From mboxrd@z Thu Jan  1 00:00:00 1970
Return-Path: <linux-kernel-owner@vger.kernel.org>
Received: (majordomo@vger.kernel.org) by vger.kernel.org via listexpand
        id S1752687AbeDQUQ5 (ORCPT <rfc822;w@1wt.eu>);
        Tue, 17 Apr 2018 16:16:57 -0400
Received: from mx3-rdu2.redhat.com ([66.187.233.73]:33900 "EHLO mx1.redhat.com"
        rhost-flags-OK-OK-OK-FAIL) by vger.kernel.org with ESMTP
        id S1752043AbeDQUQ4 (ORCPT <rfc822;linux-kernel@vger.kernel.org>);
        Tue, 17 Apr 2018 16:16:56 -0400
Date: Tue, 17 Apr 2018 15:16:55 -0500
From: Josh Poimboeuf <jpoimboe@redhat.com>
To: Borislav Petkov <bp@alien8.de>
Cc: Linus Torvalds <torvalds@linux-foundation.org>,
        X86 ML <x86@kernel.org>, Andy Lutomirski <luto@amacapital.net>,
        Peter Zijlstra <peterz@infradead.org>,
        LKML <linux-kernel@vger.kernel.org>
Subject: Re: [PATCH 0/9] x86/dumpstack: Cleanups and user opcode bytes Code:
 section, v2
Message-ID: <20180417201655.szlq2oxur4mg24uh@treble>
References: <20180315154448.16222-1-bp@alien8.de>
 <CA+55aFyvwdG49eCgX9Bs9UGEo4VWgS7dY6ZuEkBuugxTR58GnA@mail.gmail.com>
 <20180417144042.GB20840@pd.tnic>
MIME-Version: 1.0
Content-Type: text/plain; charset=utf-8
Content-Disposition: inline
In-Reply-To: <20180417144042.GB20840@pd.tnic>
User-Agent: Mutt/1.6.0.1 (2016-04-01)
Sender: linux-kernel-owner@vger.kernel.org
List-ID: <linux-kernel.vger.kernel.org>
X-Mailing-List: linux-kernel@vger.kernel.org

On Tue, Apr 17, 2018 at 04:40:42PM +0200, Borislav Petkov wrote:
> On Thu, Mar 15, 2018 at 10:51:06AM -0700, Linus Torvalds wrote:
> > This version looks ok to me.

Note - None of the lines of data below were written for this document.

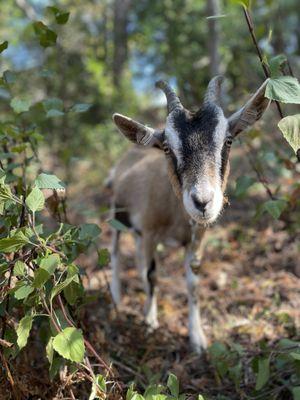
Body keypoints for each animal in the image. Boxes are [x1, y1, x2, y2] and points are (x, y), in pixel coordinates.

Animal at [109, 77, 270, 354]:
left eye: (228, 140)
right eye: (166, 147)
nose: (202, 202)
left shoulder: (196, 239)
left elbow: (192, 282)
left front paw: (197, 339)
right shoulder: (150, 233)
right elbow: (153, 275)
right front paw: (150, 323)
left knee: (138, 259)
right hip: (118, 217)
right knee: (116, 252)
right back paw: (117, 299)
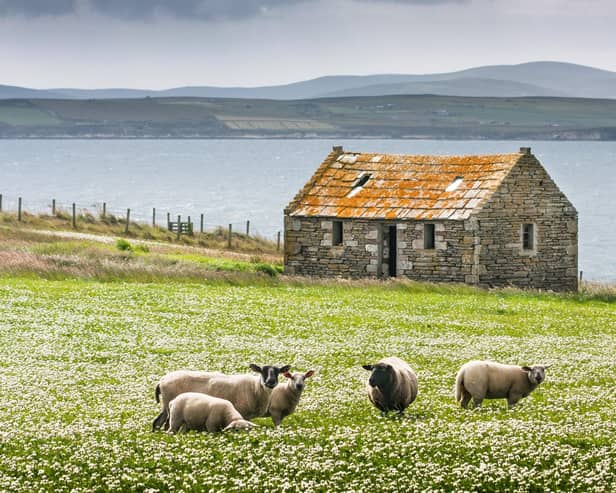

I'm sure there's room for tweaking here,
> > but I'm not seeing anything alarming.
> 
> So I'm redoing the series ontop of 17-rc1 and I see a *lot* of output
> during testing. For example:
> 
> 1) is from the userspace fault, 2) is the panic from sysrq but then you have 3)
> which is
> 
> 	WARN_ON_ONCE(!cpu_online(new_cpu));
> 
> in set_task_cpu() and to top it all off, we have 4) coming from
> native_smp_send_reschedule():
> 
> static void native_smp_send_reschedule(int cpu)
> {
>         if (unlikely(cpu_is_offline(cpu))) {
>                 WARN(1, "sched: Unexpected reschedule of offline CPU#%d!\n", cpu);
> 
> so all the "fine tuning" we did to try to fit the most important splat
> on the screen is for shit because those loud WARNs simply pushed it all
> up into oblivion.
> 
> And the executive summary and registers are just as worthless in such a
> case.
> 
> We could start thinking about caching all that data from the very first
> splat, when we're not tainted yet and dump it last but then we can't
> even know what is going out last.
> 
> Not only because we can't guess from where stuff might warn and what
> could execute - the below splats case-in-point - also, and more
> importantly, we don't know how much of that data would actually go out
> as there are no guarantees *when* the machine will die and stop spewing
> to the serial port.
> 
> So maybe the most important splat coming out first is maybe a good thing
> because it has a higher chance of coming out before the box locks up
> completely.
> 
> So I guess we should keep hoping that serial console works and keeps on
> working...
> 
> Hmmm.

I don't think the stack tracing code could do anything better here.  #3
and #4 seem like an issue with the scheduler, it doesn't realize the
rest of the CPUs have all been taken offline due to the panic().

-- 
Josh